# Bestimmten Column finden



## StepByStepButSlow (13. Nov 2017)

Einen schönen Abend miteinander,

gibt es die Möglichkeit, die Columnnumber eines in der Datenbank einzigartigen Strings zu finden? Z.B. steht der String direkt in der ersten Column oder doch vielleicht in der vierten?

Mein Grundgedanke war:
"SELECT '" + String + "' FROM Table" und anschließend über die ResultSetMetaData...

Jedoch führt mich dieser Weg bislang nicht an mein Ziel.

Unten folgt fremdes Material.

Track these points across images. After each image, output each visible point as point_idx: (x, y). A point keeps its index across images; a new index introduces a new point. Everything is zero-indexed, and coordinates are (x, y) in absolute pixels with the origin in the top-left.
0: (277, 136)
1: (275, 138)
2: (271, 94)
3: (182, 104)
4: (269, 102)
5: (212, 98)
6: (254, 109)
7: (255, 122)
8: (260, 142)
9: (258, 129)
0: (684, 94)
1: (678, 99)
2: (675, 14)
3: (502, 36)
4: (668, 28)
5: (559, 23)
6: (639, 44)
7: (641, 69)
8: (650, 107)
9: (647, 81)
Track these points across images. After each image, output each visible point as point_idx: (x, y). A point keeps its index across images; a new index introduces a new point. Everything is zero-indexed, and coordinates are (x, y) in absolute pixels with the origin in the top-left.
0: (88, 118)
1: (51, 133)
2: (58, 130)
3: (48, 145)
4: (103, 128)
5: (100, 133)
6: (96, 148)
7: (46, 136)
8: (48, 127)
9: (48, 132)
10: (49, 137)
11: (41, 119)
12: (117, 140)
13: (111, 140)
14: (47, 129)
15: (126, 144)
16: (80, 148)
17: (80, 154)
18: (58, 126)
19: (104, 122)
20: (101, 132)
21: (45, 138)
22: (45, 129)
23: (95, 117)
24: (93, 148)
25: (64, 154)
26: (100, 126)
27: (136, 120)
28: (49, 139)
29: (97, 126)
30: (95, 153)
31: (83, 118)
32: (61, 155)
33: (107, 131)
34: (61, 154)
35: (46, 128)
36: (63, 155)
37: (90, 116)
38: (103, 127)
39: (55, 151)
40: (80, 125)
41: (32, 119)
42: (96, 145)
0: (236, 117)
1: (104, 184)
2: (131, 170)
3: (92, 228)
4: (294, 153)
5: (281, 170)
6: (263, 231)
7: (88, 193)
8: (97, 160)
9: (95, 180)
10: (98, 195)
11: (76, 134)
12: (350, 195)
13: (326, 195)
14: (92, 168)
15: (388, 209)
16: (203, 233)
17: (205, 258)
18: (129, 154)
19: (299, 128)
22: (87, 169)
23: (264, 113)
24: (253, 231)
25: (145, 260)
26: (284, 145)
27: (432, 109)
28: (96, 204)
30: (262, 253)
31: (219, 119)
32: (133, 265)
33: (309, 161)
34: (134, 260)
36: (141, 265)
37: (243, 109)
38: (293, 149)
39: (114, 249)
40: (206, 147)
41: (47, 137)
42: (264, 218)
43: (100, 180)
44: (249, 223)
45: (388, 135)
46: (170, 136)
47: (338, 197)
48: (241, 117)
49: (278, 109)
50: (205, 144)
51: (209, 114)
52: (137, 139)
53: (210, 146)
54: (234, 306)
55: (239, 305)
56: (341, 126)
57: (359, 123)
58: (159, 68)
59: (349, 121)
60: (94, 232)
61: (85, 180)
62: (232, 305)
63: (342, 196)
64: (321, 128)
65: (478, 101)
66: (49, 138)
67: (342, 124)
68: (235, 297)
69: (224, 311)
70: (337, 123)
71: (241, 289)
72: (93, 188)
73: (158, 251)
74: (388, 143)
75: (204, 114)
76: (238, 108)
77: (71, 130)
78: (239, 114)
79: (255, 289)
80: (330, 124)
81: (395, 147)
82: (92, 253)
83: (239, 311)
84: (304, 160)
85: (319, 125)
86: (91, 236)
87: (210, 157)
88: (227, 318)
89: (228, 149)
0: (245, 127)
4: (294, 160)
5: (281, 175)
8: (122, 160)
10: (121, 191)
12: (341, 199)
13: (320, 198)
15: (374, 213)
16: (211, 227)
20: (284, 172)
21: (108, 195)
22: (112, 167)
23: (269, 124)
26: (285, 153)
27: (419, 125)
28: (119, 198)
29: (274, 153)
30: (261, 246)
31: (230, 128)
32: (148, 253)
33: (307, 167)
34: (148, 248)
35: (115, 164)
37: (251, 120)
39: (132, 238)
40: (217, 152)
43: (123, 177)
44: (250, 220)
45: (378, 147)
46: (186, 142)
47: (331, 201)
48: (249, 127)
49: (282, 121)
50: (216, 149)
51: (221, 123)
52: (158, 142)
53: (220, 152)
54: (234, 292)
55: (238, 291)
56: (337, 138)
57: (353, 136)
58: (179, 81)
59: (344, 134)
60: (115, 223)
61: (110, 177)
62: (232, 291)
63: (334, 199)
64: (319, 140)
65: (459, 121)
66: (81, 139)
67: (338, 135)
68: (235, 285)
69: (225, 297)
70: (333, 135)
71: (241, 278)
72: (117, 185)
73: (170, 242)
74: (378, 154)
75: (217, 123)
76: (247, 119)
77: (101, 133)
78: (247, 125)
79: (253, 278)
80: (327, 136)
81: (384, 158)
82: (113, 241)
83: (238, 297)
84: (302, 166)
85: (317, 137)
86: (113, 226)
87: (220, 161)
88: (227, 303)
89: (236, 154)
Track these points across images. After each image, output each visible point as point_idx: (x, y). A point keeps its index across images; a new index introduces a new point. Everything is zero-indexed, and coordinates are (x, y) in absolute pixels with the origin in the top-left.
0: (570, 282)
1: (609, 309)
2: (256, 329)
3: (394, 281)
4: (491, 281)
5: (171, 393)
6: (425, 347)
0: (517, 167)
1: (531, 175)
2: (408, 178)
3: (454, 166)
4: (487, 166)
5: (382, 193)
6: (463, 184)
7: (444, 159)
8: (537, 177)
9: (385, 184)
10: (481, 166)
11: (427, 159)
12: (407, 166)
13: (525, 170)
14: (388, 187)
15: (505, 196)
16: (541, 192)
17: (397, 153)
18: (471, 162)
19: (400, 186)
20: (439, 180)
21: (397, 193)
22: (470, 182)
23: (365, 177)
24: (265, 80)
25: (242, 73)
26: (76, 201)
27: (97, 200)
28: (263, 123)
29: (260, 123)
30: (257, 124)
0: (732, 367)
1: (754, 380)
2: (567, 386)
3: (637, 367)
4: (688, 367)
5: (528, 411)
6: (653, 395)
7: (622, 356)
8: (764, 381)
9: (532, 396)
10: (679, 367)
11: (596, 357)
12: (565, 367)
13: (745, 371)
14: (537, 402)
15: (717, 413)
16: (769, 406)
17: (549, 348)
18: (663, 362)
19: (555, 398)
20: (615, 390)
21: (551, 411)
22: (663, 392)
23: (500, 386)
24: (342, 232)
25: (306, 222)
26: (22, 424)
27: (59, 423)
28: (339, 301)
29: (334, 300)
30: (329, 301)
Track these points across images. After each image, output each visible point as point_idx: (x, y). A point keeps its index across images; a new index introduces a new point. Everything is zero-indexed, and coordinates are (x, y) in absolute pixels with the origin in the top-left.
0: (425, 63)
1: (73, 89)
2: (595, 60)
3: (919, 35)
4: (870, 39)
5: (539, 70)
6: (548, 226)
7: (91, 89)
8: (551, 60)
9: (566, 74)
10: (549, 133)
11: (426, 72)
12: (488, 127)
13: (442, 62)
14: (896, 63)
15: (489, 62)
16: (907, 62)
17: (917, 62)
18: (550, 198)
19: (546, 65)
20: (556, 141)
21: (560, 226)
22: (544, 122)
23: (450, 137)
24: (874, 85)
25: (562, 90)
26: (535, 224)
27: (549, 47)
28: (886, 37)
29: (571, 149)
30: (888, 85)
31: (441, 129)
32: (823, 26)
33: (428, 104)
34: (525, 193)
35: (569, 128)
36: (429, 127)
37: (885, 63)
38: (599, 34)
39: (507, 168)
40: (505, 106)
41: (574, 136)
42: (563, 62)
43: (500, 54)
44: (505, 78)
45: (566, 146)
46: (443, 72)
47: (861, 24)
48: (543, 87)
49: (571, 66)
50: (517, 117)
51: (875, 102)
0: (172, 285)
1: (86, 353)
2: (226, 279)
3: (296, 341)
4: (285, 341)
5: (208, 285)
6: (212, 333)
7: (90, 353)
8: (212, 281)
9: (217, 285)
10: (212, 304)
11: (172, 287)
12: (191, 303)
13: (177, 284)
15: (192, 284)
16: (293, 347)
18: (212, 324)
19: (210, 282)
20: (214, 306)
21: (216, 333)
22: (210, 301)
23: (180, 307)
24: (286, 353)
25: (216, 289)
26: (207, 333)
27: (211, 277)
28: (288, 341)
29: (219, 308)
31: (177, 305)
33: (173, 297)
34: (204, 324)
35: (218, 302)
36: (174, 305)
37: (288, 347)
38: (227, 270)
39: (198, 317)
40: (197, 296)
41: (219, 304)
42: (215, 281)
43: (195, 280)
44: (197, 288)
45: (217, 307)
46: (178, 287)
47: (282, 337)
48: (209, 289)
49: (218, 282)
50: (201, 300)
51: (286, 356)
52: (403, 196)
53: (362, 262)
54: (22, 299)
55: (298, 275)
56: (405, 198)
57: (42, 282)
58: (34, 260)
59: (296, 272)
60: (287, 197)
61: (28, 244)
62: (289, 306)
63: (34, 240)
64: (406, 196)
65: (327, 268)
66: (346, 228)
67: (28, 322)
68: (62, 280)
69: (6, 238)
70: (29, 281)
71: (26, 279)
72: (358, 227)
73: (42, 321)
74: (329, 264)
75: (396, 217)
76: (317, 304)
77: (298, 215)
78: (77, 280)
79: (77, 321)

Hat vielleicht jemand eine Idee?

Mit freundlichem Gruß

StepByStepButSlow


----------



## mrBrown (14. Nov 2017)

Es gibt keine „erste Column“, sowohl Zeilen als auch Spalten sind im Grunde ungeordnet.


----------



## truesoul (14. Nov 2017)

Also du kannst den Spaltennamen herausfinden ...


----------



## StepByStepButSlow (16. Nov 2017)

Vielen Dank für eure Infos. Ich habe die benötigten Daten jetzt als andere Lösung zu einem früheren Zeitpunkt in meine Datenbank übernommen und damit das oben stehende Problem umgangen.


----------